● **Assignment**
Transcribe the passage of the post on behavior-based identification below, from "Now take that" up to and including "used to identify a user.".

● **Document text**
You are what you do – Identification based on behavior

Thinking about the desire for a password-less society. When it boils down to it there are a few major leagues of password security.

1. You need something physical that only the owner would possess
2. You need some sort of knowledge that only the owner would posses.

We are familiar with the first and second one. The first can be a simple lock and key. The second a username and password.

The third and less common and much more difficult to achieve is the password that isn’t a password, rather that which can verify that you are “acting” or doing something the same way that the authenticated party would. There are movies that use voice recording and match the voice signature against the authenticated parties known voice. I’ve read articles about detecting a distinct electrical signature that the owner gives off unique to himself. I’ve also heard of individual keystroke patterns much like handwriting recognition.

I had written about an idea that learned what websites you went, your purchase history, radio history, Netflix, etc.. essentially giving it as much as data as possible. All to use to train a model to use to authenticate yourself with predictive algorithms.

I like this idea, but it’s really complicated and will require significantly sophisticated models.

One additional factor that has not been mentioned is whether or not the authentication is occurring according to the account holder’s will or against their will. If an account owner is held at gun point or some of situation that would threaten their life or that of a loved one, they may give up credentials to access the sensitive information. For some things that is obviously okay and the “smart” thing to do. For other things, like matters of national security some may say that giving that information up is so damaging that they would not want to divulge this information even when their life is being threatened.

It is an unfortunate but real situation that certain types of data may have. A security mechanism would be ideal if it could prevent the account owner from authenticating even if they have “given up” and are trying to safe their life…the data may not be compromised no matter what and a safeguard must be in place.

We can utilize the human factor to add additional layers of security. Biometric data such as heart rate, the account holders posture, their walking gate, their speech patters, hand gestures. All of these charcteristics can be used to identify anxious and unusual behavior. If we are dealing with a case of torture certainly their will be tell tale signs.

This is obviously an extreme yet real case one that I used to help illustrate a point. In extreme scenarios even the best trained soldiers will react under pressure. I think that with a well calibrated “mechanism” using a multitude of sensor data a baseline can be established to identify a user. This could not only identify the user but also identify certain behaviors, moods and reactions of the user.

Let’s take facial recognition. Utilizing a few dozen positions on the user’s face measuring the distances and locations of certain parts of the face can yield a very accurate model to identify that individual in the future.

Now take that same facial recognition while the user is watching a comedy, and a tear jerking movie. We can establish a baseline for emotion for each individual response we want to associate. Utilizing heart rate, hand gestures, and the like once well trained a few quick images could reveal instantly who the user is.

Utilizing tools like Kinect and Leap motion adding in things like infrared and close images of the pupil and the face a great deal of information can be used to identify a user.

Imagine if you could watch a movie and the next time you do I can predict how you will react at each frame with a percent of certainty.

I am not suggesting that we understand merely the psyche of the user, but more about their innate responses and tendencies…these are not things that can easily be broken.

[Stored items]
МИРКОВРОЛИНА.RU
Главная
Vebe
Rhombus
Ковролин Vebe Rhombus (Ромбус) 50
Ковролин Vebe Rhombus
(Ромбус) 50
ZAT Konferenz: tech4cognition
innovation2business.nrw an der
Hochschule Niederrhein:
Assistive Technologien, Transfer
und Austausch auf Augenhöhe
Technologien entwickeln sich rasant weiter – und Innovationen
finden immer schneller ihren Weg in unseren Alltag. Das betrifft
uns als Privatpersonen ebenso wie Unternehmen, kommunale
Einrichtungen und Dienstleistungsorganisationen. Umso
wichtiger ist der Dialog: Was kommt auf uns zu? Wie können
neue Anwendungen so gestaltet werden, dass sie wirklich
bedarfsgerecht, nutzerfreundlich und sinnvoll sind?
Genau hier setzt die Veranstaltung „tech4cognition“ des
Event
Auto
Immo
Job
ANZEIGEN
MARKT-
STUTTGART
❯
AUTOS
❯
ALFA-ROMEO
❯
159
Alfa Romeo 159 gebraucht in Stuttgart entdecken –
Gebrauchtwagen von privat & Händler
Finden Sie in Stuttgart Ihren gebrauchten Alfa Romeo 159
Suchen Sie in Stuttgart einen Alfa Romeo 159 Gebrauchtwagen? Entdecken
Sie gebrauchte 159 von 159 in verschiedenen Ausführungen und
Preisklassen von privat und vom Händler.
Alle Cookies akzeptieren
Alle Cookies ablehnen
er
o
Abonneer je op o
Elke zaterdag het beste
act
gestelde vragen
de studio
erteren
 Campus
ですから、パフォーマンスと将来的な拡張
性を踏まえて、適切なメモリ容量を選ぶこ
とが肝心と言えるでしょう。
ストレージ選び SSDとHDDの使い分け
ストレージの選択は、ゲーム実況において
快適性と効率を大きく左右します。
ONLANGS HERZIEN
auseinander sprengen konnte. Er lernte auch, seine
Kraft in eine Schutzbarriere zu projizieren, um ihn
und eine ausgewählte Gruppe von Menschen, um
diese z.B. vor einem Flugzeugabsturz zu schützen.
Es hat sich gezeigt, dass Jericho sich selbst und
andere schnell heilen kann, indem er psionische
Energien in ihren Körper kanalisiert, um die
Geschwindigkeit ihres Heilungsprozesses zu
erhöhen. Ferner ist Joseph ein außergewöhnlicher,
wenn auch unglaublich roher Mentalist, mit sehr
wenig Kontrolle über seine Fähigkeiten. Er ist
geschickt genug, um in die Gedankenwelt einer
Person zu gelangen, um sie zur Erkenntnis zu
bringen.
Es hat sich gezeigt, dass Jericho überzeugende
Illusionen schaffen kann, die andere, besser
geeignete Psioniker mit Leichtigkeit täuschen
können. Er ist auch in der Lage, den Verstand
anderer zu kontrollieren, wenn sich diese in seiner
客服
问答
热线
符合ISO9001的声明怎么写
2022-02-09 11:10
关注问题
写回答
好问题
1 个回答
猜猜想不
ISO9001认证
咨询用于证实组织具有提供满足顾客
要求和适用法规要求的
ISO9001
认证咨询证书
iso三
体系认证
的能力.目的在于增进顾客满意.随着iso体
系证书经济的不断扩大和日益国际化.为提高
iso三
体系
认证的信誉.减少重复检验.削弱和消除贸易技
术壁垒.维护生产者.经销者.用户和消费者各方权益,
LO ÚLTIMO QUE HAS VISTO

● **Solution for this task**
Now take that same facial recognition while the user is watching a comedy, and a tear jerking movie. We can establish a baseline for emotion for each individual response we want to associate. Utilizing heart rate, hand gestures, and the like once well trained a few quick images could reveal instantly who the user is.

Utilizing tools like Kinect and Leap motion adding in things like infrared and close images of the pupil and the face a great deal of information can be used to identify a user.